Each splitting rule follow the same pattern: given a set of samples, and a possible split variable, iterate over all the split points for that variable and compute an error criterion on both sides of the split, then select the split where the decrease in the summed error criterion is smallest. For RegressionSplittingRule
the criterion is the mean squared error, and is usually referred to as standard CART splitting. InstrumentalSplittingRule
use the same error criterion, but it incorporates more constraints on potential splits, such as requiring a certain number of treated and control observations (more details are in the Algorithm Reference).
Two added features to grf’s splitting rule beyond basic CART is the addition of sample weights and support for missing values with Missingness Incorporated in Attributes (MIA) splitting. The algebra behind the decrease calculation is detailed below.

******

Task to complete
Answer these questions from the passage on grf splitting rules:
(a) What error criterion does RegressionSplittingRule use?
(b) What must a potential split under InstrumentalSplittingRule contain a certain number of?
(c) What does the abbreviation MIA stand for?
The listing that comes next is separate material and has no connection to the passage on grf splitting rules.

Stored data entries
******

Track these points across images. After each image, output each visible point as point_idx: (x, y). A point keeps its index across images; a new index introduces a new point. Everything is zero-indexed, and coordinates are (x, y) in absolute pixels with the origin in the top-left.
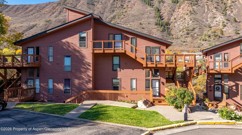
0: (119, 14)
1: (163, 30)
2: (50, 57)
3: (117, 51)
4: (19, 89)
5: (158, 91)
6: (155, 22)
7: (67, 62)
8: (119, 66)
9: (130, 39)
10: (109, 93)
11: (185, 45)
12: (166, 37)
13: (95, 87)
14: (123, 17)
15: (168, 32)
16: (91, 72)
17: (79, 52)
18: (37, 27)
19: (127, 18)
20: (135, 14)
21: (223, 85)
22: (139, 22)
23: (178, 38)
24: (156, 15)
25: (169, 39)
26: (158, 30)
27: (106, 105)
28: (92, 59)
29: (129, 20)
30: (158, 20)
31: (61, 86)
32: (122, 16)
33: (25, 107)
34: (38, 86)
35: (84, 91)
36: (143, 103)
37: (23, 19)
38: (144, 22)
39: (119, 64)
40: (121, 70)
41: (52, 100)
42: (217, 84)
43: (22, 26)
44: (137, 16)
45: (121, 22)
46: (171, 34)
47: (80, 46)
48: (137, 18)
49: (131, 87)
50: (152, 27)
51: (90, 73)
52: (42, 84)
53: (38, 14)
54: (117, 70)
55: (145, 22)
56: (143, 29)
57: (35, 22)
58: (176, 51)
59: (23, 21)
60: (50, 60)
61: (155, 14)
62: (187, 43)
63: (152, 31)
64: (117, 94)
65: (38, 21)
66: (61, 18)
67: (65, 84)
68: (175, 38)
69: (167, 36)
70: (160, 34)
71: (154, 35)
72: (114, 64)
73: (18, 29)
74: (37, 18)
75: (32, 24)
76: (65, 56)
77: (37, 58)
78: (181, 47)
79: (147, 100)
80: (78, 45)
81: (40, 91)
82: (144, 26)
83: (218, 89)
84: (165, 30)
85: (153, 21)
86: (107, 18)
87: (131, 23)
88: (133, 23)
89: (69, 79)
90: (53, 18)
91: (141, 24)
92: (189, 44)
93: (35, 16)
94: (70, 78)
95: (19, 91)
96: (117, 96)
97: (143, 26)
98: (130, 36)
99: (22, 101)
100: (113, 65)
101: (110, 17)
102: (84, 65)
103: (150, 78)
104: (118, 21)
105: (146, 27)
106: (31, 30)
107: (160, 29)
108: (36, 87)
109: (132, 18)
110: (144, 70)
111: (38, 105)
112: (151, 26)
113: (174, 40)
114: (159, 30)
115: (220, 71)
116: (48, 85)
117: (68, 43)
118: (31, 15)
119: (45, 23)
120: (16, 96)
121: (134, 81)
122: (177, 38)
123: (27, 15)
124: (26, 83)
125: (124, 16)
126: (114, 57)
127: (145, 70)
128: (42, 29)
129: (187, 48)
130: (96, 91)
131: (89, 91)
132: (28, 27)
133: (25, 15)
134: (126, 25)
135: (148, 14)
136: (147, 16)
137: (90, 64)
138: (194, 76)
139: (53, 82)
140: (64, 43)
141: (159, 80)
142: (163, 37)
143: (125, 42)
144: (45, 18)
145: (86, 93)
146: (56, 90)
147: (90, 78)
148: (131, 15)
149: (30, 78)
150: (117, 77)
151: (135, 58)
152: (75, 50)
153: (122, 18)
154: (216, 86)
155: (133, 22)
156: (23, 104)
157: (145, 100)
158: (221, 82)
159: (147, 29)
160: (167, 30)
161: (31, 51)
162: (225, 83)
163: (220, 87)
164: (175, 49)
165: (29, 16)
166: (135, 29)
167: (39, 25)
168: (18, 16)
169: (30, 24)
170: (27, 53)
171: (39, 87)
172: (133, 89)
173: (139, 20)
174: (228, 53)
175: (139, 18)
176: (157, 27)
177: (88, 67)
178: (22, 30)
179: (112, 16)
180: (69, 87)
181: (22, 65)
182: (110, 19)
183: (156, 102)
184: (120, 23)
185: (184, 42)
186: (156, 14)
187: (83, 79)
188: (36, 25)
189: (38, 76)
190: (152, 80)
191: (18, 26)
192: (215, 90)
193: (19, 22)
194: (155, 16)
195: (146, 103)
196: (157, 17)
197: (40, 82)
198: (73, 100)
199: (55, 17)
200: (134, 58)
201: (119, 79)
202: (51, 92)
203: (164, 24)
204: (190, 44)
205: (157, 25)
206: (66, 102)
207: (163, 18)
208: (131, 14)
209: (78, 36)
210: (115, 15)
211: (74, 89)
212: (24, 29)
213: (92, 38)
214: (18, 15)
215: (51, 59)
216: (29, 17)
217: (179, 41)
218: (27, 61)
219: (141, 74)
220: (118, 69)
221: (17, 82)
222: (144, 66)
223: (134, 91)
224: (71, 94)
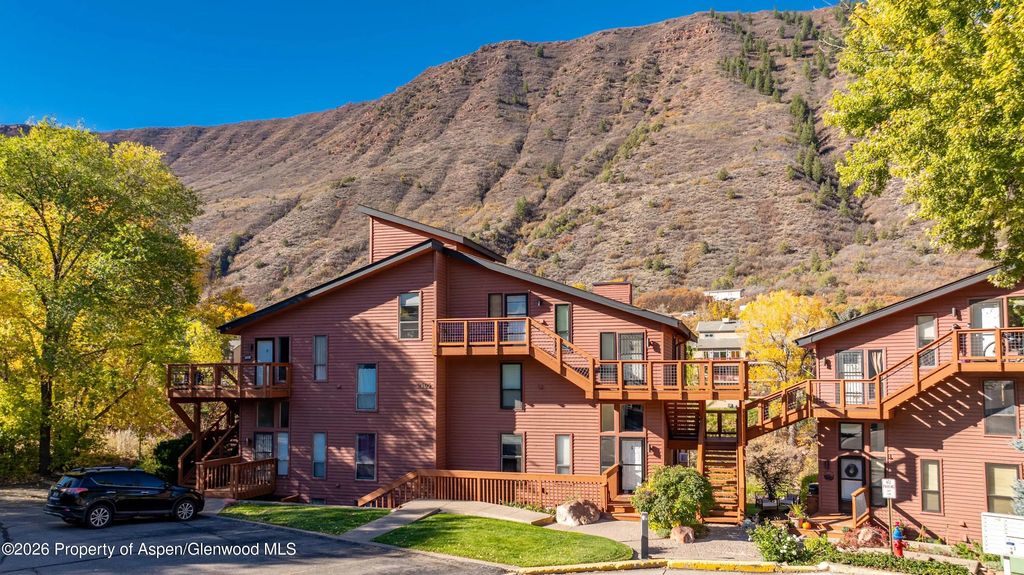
0: (629, 140)
1: (829, 199)
2: (319, 370)
3: (507, 351)
4: (234, 461)
5: (640, 474)
6: (790, 167)
7: (366, 381)
8: (519, 393)
9: (553, 309)
10: (481, 480)
11: (929, 267)
12: (842, 229)
13: (448, 460)
14: (649, 149)
15: (852, 208)
16: (434, 413)
17: (396, 350)
18: (301, 207)
19: (664, 155)
20: (700, 135)
21: (867, 458)
22: (719, 169)
23: (895, 236)
24: (796, 134)
25: (854, 242)
26: (805, 201)
27: (467, 514)
28: (438, 375)
29: (675, 161)
30: (803, 156)
31: (347, 456)
32: (644, 148)
33: (247, 512)
34: (283, 455)
35: (411, 470)
36: (570, 511)
37: (249, 181)
38: (741, 170)
39: (519, 387)
40: (527, 406)
41: (323, 497)
42: (847, 454)
43: (248, 206)
44: (709, 142)
45: (639, 173)
46: (867, 216)
47: (404, 334)
48: (708, 151)
49: (557, 462)
50: (778, 189)
51: (431, 418)
52: (295, 449)
53: (305, 157)
54: (513, 407)
55: (744, 170)
56: (734, 201)
57: (295, 189)
58: (881, 294)
59: (252, 188)
60: (319, 378)
61: (793, 131)
62: (937, 257)
63: (776, 205)
64: (512, 484)
65: (306, 184)
66: (395, 167)
67: (360, 450)
68: (885, 236)
69: (844, 225)
70: (813, 218)
71: (786, 222)
72: (504, 387)
73: (232, 219)
74: (303, 170)
75: (284, 195)
76: (360, 365)
77: (283, 369)
78: (911, 275)
79: (586, 502)
80: (396, 332)
81: (290, 469)
82: (741, 188)
83: (851, 472)
84: (838, 200)
85: (780, 160)
86: (578, 158)
87: (682, 176)
88: (690, 175)
89: (372, 436)
90: (362, 169)
91: (725, 178)
92: (947, 263)
93: (296, 164)
94: (372, 430)
95: (232, 467)
96: (513, 488)
97: (737, 185)
98: (553, 301)
99: (242, 498)
100: (502, 390)
101: (590, 155)
102: (414, 392)
103: (616, 433)
104: (627, 168)
105: (750, 191)
106: (281, 221)
107: (811, 196)
108: (279, 457)
109: (689, 152)
110: (595, 406)
111: (280, 509)
112: (769, 186)
113: (879, 242)
114: (809, 201)
115: (846, 411)
116: (311, 452)
117: (367, 324)
118: (278, 162)
119: (334, 191)
120: (224, 484)
121: (566, 443)
122: (890, 233)
123: (266, 160)
124: (252, 444)
125: (653, 144)
126: (504, 366)
127: (598, 406)
128: (319, 218)
129: (937, 279)
130: (445, 473)
131: (424, 473)
132: (269, 211)
133: (259, 163)
134: (659, 185)
135: (760, 133)
136: (753, 139)
137: (430, 387)
138: (766, 426)
139: (328, 444)
140: (357, 325)
141: (644, 441)
142: (828, 234)
143: (530, 321)
144: (331, 172)
145: (417, 478)
146: (335, 468)
147: (428, 433)
148: (681, 141)
149: (263, 429)
150: (515, 429)
151: (561, 371)
152: (386, 345)
153: (645, 156)
154: (845, 464)
155: (691, 169)
156: (242, 505)
157: (578, 504)
158: (862, 451)
159: (751, 199)
160: (843, 202)
161: (265, 351)
162: (874, 454)
163: (858, 464)
164: (878, 287)
165: (272, 166)
166: (700, 199)
167: (310, 200)
168: (233, 168)
169: (274, 198)
170: (254, 356)
171: (288, 458)
172: (563, 467)
173: (719, 161)
174: (881, 351)
175: (719, 151)
176: (798, 190)
177: (424, 397)
178: (247, 225)
179: (601, 148)
180: (372, 458)
181: (242, 392)
182: (594, 163)
183: (619, 511)
184: (633, 175)
185: (927, 252)
186: (795, 131)
187: (410, 434)
188: (298, 200)
189: (285, 424)
190: (621, 439)
191: (233, 207)
192: (844, 475)
193: (237, 193)
194: (790, 138)
195: (580, 511)
196: (802, 141)
197: (290, 443)
198: (380, 497)
199: (371, 166)
200: (559, 372)
201: (520, 435)
202: (321, 471)
203: (831, 173)
204: (953, 262)
205: (799, 178)
206: (360, 504)
207: (829, 145)
208: (684, 136)
209: (395, 302)
210: (613, 145)
211: (384, 463)
212: (254, 218)
213: (435, 310)
214: (233, 165)
215: (321, 375)
216: (273, 170)
217: (901, 249)
218: (255, 380)
219: (586, 418)
220: (518, 404)
221: (226, 441)
222: (589, 395)
223: (567, 475)
224: (375, 480)
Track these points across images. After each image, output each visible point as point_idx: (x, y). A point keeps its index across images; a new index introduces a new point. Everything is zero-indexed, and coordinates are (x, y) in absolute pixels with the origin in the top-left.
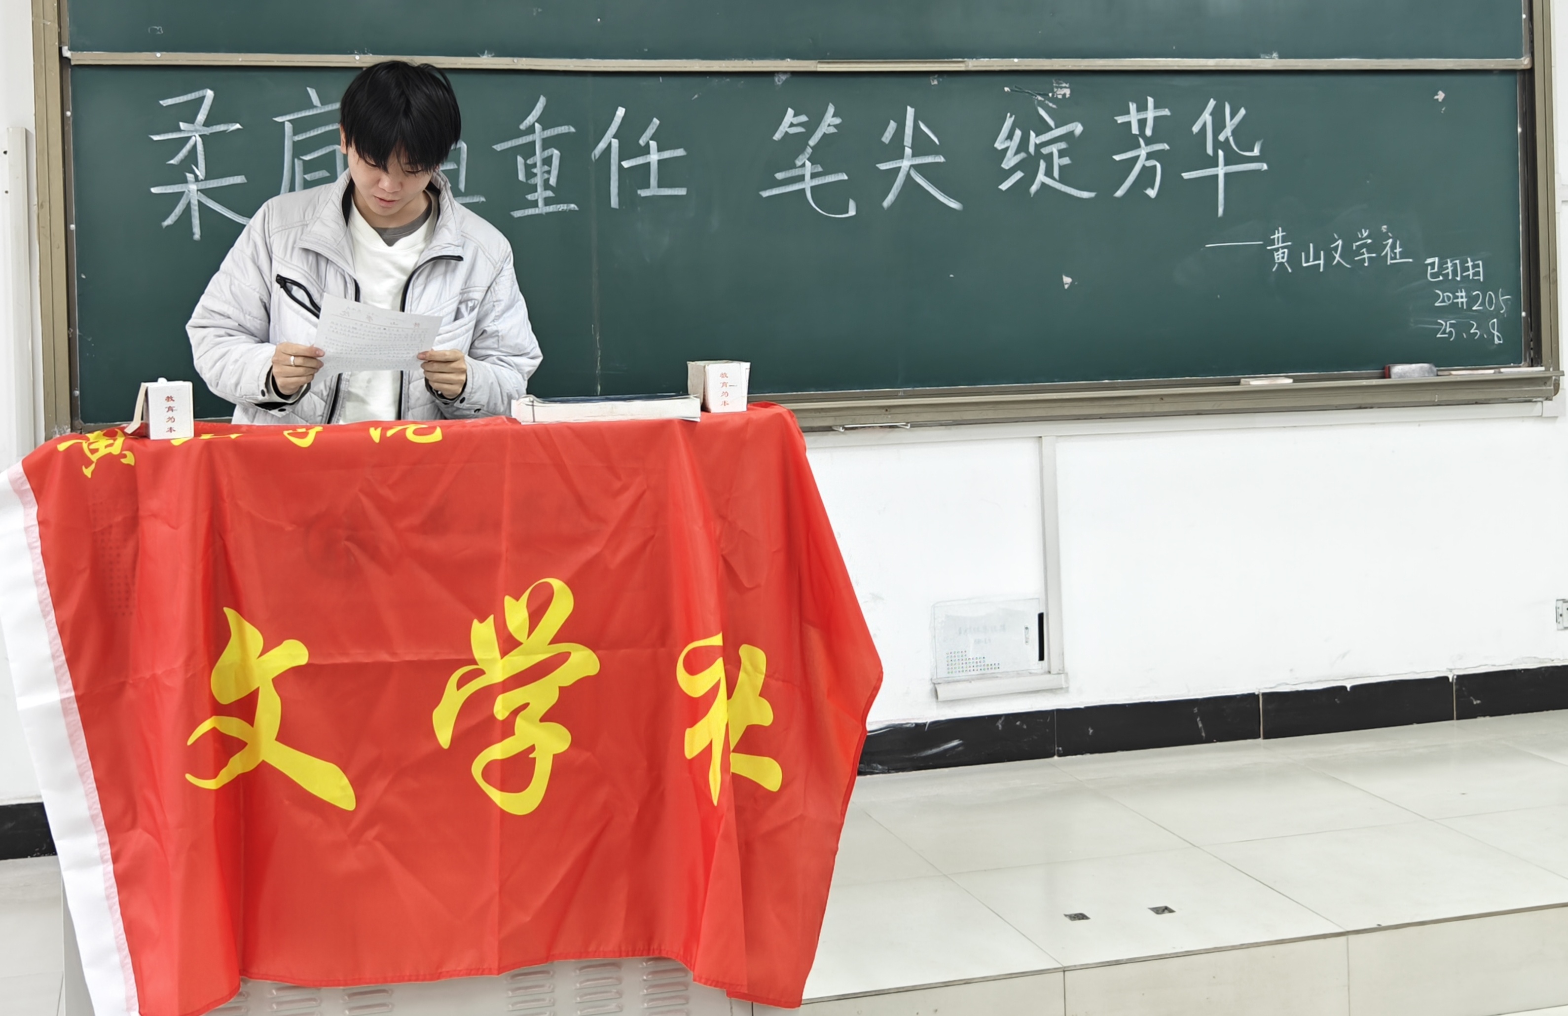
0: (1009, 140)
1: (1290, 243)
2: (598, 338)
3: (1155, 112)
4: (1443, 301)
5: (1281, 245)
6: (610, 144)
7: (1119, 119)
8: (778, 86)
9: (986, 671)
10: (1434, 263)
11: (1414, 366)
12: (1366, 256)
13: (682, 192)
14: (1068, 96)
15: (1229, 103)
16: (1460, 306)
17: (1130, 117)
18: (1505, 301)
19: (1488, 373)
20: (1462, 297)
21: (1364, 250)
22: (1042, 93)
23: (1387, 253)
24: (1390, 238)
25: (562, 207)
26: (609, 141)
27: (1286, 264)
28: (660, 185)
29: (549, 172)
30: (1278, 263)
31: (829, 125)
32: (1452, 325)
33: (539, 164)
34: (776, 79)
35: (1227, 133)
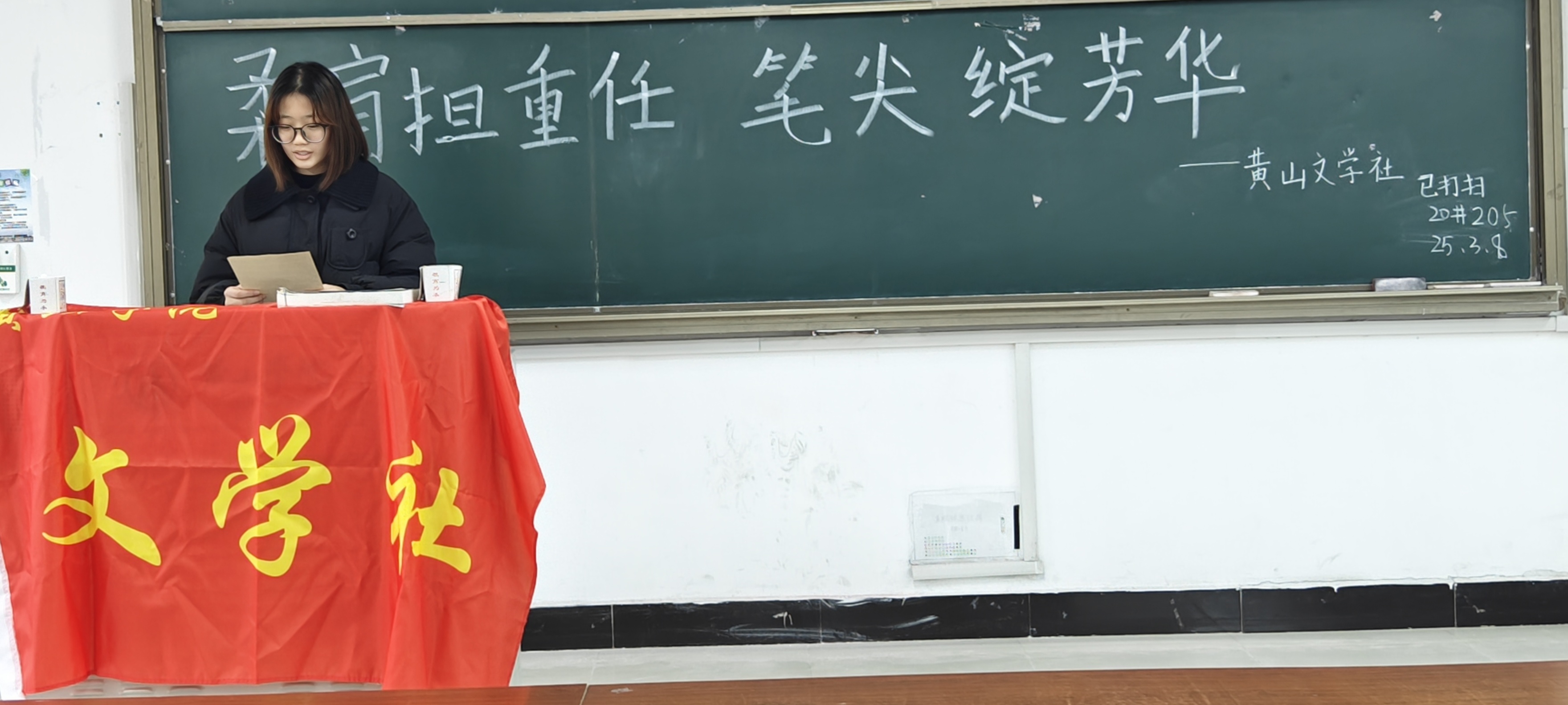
0: (979, 72)
1: (1268, 163)
2: (596, 252)
3: (1127, 41)
4: (1439, 217)
5: (1259, 164)
6: (605, 86)
7: (1090, 49)
8: (758, 29)
9: (963, 556)
10: (1428, 179)
11: (1403, 280)
12: (1352, 173)
13: (670, 124)
14: (1038, 29)
15: (1205, 30)
16: (1458, 221)
17: (1101, 47)
18: (1509, 216)
19: (1478, 288)
20: (1460, 213)
21: (1350, 168)
22: (1012, 27)
23: (1375, 171)
24: (1378, 156)
25: (564, 140)
26: (605, 81)
27: (1265, 182)
28: (651, 119)
29: (552, 110)
30: (1256, 182)
31: (806, 62)
32: (1448, 241)
33: (544, 103)
34: (756, 23)
35: (1202, 59)
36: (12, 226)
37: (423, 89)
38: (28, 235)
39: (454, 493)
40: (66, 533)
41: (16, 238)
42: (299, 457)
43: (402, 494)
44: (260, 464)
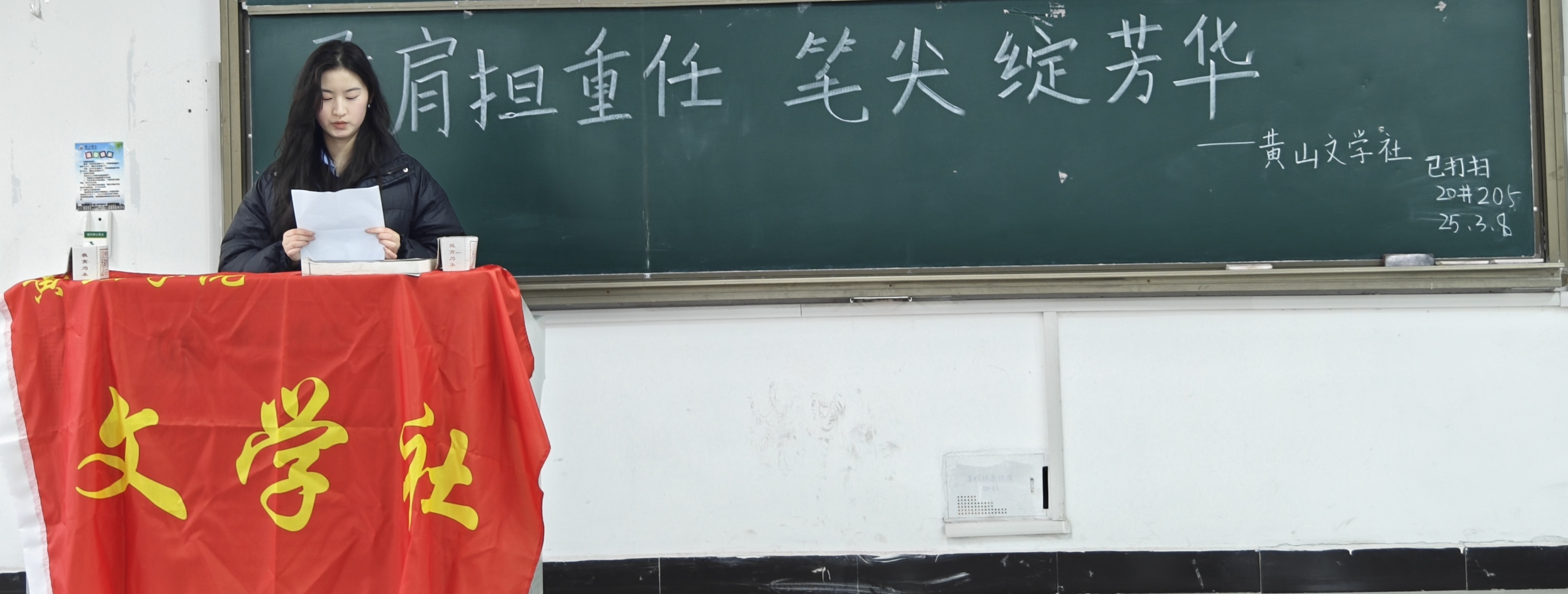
0: (1008, 55)
1: (1283, 143)
2: (647, 222)
3: (1147, 28)
5: (1273, 144)
6: (658, 65)
7: (1112, 35)
8: (800, 14)
9: (994, 515)
10: (1435, 161)
11: (1409, 256)
12: (1362, 154)
13: (718, 102)
14: (1063, 15)
15: (1221, 18)
16: (1464, 200)
17: (1123, 33)
18: (1513, 197)
19: (1482, 264)
20: (1466, 192)
21: (1360, 149)
22: (1039, 14)
23: (1384, 152)
24: (1387, 137)
25: (619, 116)
26: (657, 63)
27: (1279, 161)
28: (700, 97)
29: (608, 89)
30: (1271, 161)
31: (845, 46)
32: (1455, 219)
33: (600, 82)
34: (799, 8)
35: (1219, 44)
36: (106, 194)
37: (488, 68)
38: (120, 204)
39: (464, 452)
40: (99, 488)
41: (109, 206)
42: (317, 418)
43: (413, 454)
44: (281, 424)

******

Answer section
(a) The mean squared error.
(b) Treated and control observations.
(c) Missingness Incorporated in Attributes.